Gene Variant Offers Asthma Protection
By Amanda Gardner, HealthDay Reporter
WEDNESDAY, Oct. 20 (HealthDayNews) -- Researchers have identified a form of a particular gene that, when present, can help protect people from developing asthma.
Although people without this particular gene variant are not condemned to having the breathing disorder, it does increase the likelihood of developing it, a new study says.
"This is the first gene that's been described that protects people from asthma," said study author Dr. Craig M. Lilly, director of the medical intensive care unit at Brigham and Women's Hospital in Boston. "If you have this protective form of the gene, you have half the asthma risk."
The research appears in the Oct. 21 issue of the New England Journal of Medicine.
Asthma is a significant public health problem, affecting as many as one in four children in urban areas.
During an asthma episode, a person's airways start to close up, making it more difficult to breathe. Prostaglandin is one of the chemicals that cause inflammation and contribute to the narrowing of the airways. Prostaglandin needs a receptor, PTGDR, to work. The gene in question contains this receptor.
"These mutations cause them not to have as much of a critical receptor, and if you don't have the receptor, you don't have asthma," Lilly said. "People who have this genetic variant release [airway] constrictors, but can't respond to them."
Previous studies had identified a region of the human genome that likely contained these so-called asthma susceptibility genes. "There were a lot of other studies that indicated something in this region that made people susceptible," Lilly said.
For this study, Lilly and his colleagues looked at variants in genes of 518 white patients and 80 black patients with asthma. This information was then compared with data from 175 white and 45 black individuals who did not have asthma.

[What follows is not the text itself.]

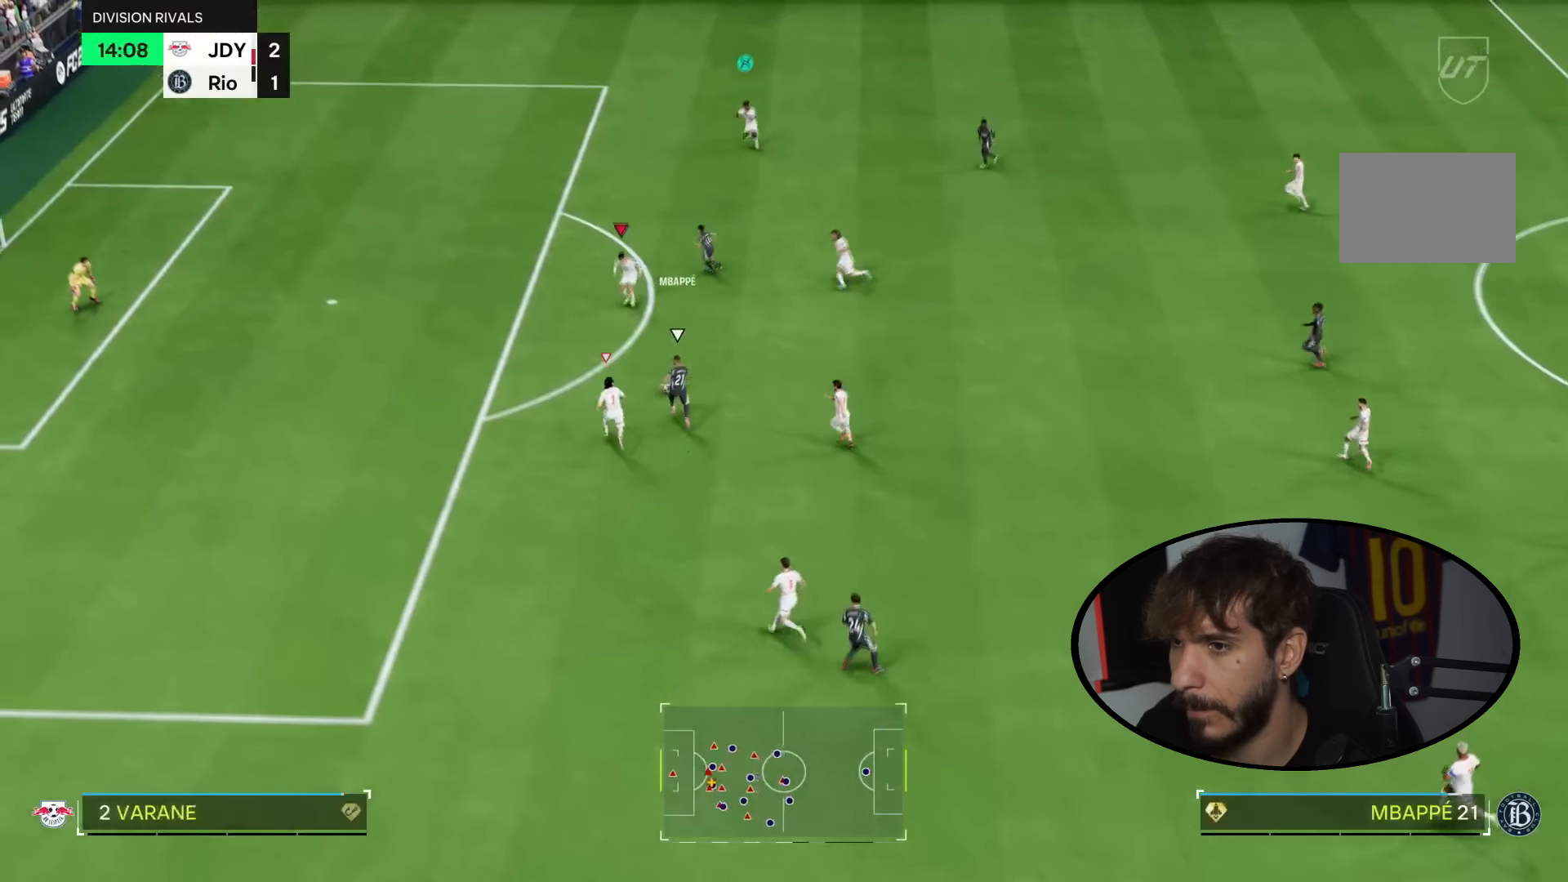
{"buttons": ["CIRCLE", "L2"], "left_stick": "down-right", "right_stick": "center", "events": [[100, "left_stick", "down"], [200, "left_stick", "down-right"], [267, "R2", "up"], [401, "CIRCLE", "down"]]}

Participants with asthma were only about half as likely to have the gene variant.
According to Lilly, drugs to block the receptor are about to enter clinical trials. "They were developed for asthma and allergic rhinitis, and are just now being tested in humans," Lilly said. "These drugs block prostaglandin D2, which is one of the substances that narrows the airways in acute asthma."
But this is only one thread in a very complicated disease, and other experts warn against reading too much into the results. "There are many different causes of the inflammation that is central to asthma," said Dr. Jonathan Field, director of the pediatric allergy immunology clinic at New York University/Bellevue Hospital. "This is another tool in our armamentarium for diagnosis and treatment, but it has to be tempered with further study and clinical evidence."
And even if a person has this particular gene variant, it is not always expressed or active. "This is one potential site in the spectrum of asthma, one potential area that may be linked to the severity of asthma," Field added. "The goal with scientists and clinicians is to use this information and temper it with clinical evidence from patients, and continue doing studies with it in large populations."
More information
For more on asthma, visit the American Academy of Allergy, Asthma and Immunology (www.aaaai.org ).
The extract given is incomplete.